**Work instructions:**
Stop after the line with "index pip: (67, 178)"; until then, please copy every line of the records word for word from the first.

Segment Start: Records for this task

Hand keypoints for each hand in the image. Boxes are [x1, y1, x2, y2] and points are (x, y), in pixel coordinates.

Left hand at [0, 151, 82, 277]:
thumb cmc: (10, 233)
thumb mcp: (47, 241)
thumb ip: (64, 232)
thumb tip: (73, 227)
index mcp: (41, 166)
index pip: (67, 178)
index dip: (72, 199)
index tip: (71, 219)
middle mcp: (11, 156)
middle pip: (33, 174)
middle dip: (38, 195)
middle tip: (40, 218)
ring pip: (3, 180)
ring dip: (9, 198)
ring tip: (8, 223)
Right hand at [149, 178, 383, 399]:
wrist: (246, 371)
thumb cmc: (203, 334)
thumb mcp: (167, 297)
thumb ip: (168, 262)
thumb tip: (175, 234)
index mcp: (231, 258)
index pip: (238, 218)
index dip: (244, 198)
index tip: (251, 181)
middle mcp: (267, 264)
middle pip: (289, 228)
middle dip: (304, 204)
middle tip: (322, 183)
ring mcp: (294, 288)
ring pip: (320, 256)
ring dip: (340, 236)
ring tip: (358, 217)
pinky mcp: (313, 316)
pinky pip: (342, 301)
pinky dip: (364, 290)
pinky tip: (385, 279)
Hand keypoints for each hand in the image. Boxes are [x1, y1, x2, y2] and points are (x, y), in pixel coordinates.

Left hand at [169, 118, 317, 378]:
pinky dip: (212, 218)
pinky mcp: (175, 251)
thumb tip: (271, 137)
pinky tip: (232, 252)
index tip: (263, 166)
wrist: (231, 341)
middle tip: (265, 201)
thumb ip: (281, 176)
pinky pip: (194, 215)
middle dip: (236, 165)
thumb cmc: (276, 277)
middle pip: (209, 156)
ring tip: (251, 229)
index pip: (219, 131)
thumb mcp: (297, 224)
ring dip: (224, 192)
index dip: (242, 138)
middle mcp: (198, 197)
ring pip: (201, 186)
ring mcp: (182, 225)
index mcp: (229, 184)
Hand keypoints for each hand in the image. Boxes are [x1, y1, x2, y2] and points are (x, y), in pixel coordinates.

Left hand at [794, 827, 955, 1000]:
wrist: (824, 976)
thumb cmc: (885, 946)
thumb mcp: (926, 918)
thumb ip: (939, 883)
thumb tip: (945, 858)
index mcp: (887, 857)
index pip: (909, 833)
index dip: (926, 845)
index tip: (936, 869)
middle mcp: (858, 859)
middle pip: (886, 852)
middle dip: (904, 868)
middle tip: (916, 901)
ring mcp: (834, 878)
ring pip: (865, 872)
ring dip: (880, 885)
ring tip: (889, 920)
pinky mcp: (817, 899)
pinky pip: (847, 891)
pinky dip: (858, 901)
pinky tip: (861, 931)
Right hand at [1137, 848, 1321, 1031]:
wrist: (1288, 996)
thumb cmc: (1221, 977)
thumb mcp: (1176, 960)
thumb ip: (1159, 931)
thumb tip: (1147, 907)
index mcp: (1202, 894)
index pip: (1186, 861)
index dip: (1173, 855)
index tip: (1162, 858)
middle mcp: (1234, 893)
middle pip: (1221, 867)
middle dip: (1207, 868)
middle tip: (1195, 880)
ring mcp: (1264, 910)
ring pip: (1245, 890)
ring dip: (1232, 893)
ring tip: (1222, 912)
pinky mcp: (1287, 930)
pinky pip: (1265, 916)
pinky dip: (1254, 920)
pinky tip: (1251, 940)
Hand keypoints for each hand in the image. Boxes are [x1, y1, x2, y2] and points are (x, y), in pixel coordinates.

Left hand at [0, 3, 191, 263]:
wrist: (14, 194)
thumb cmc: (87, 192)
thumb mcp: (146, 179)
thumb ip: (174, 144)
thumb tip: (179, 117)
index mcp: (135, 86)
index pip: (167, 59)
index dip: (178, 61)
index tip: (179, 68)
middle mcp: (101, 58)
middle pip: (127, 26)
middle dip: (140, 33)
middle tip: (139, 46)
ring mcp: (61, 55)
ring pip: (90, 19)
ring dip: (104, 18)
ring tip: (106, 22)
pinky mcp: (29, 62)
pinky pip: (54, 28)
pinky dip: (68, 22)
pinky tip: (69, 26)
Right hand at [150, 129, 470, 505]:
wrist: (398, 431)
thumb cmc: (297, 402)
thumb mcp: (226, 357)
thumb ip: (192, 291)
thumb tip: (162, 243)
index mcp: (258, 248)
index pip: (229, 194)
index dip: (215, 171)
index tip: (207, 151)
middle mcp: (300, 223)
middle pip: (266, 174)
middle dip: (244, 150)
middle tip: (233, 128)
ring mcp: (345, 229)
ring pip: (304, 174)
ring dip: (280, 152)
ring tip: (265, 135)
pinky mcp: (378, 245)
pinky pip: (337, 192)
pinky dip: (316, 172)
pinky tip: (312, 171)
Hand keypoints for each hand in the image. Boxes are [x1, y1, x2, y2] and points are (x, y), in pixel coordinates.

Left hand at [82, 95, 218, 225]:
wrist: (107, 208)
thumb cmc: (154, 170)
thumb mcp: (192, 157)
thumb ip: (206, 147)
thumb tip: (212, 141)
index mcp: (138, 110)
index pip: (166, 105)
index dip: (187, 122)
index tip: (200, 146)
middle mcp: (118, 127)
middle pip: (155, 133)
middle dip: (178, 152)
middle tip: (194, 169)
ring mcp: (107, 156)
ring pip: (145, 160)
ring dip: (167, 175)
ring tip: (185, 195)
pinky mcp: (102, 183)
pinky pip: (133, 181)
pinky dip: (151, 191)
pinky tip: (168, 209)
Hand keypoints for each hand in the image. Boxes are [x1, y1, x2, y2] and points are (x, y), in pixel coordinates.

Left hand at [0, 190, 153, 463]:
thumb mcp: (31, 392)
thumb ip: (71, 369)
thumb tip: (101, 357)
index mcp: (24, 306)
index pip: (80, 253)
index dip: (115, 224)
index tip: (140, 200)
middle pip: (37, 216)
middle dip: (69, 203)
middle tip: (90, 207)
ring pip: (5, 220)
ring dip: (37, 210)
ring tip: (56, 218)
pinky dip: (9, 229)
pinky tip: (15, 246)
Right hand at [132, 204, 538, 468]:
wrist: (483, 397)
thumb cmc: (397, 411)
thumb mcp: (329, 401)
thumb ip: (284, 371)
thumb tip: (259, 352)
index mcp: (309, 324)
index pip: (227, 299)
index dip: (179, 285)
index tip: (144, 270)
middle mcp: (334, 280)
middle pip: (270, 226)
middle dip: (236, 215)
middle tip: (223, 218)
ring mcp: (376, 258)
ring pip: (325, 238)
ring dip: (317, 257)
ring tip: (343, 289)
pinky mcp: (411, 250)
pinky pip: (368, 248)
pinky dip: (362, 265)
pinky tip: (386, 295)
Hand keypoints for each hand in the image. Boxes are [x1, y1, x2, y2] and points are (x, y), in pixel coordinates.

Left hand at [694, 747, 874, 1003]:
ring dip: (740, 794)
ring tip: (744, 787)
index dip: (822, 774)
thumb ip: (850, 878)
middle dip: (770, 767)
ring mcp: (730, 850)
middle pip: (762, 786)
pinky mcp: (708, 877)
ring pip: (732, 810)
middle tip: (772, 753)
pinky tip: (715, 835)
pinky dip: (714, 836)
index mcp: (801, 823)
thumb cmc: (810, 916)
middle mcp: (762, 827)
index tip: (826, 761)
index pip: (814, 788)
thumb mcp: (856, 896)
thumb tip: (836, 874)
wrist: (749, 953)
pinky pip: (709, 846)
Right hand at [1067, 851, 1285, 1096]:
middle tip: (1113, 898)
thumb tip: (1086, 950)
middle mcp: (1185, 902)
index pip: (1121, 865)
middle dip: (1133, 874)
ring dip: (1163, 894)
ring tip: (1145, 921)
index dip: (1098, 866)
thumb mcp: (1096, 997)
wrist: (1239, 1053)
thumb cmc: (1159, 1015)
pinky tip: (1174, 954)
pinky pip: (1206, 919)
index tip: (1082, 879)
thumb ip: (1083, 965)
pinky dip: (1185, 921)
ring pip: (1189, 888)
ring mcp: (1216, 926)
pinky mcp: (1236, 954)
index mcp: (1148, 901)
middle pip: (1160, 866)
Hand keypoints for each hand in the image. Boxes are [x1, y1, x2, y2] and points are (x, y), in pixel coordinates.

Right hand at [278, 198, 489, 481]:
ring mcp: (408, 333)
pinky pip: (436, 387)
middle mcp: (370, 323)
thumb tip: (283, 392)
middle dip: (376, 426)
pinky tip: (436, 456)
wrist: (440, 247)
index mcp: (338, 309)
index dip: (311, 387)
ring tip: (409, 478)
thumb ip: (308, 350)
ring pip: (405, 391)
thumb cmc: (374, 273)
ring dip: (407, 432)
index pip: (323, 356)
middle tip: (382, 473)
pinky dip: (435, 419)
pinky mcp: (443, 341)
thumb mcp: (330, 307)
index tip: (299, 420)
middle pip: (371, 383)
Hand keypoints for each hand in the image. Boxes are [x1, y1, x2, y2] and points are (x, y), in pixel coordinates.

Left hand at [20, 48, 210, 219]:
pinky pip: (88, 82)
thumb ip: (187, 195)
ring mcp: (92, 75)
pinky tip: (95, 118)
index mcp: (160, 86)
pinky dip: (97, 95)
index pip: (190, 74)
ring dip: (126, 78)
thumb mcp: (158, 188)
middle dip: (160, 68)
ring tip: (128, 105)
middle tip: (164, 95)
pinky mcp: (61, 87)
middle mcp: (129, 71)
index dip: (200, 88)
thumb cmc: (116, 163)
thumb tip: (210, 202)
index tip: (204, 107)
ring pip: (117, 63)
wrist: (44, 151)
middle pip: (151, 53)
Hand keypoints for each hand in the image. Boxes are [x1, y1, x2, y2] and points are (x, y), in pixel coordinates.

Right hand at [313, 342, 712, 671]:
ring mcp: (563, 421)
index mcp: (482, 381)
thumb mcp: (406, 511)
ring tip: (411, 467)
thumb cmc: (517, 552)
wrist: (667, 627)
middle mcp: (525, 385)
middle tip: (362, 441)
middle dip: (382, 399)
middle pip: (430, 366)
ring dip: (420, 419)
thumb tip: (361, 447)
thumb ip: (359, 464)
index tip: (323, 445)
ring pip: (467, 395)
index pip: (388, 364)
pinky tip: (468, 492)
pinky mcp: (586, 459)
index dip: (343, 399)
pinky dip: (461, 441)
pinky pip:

Segment End: Records for this task

**Result of this task:**
Hand keypoints for each hand in the image. Boxes are [x1, y1, x2, y2] and points are (x, y), in pixel coordinates.

Left hand at [0, 151, 82, 277]:
thumb cmc: (10, 233)
thumb mcp: (47, 241)
thumb ip: (64, 232)
thumb tip: (73, 227)
index mcp: (41, 166)
index pip: (67, 178)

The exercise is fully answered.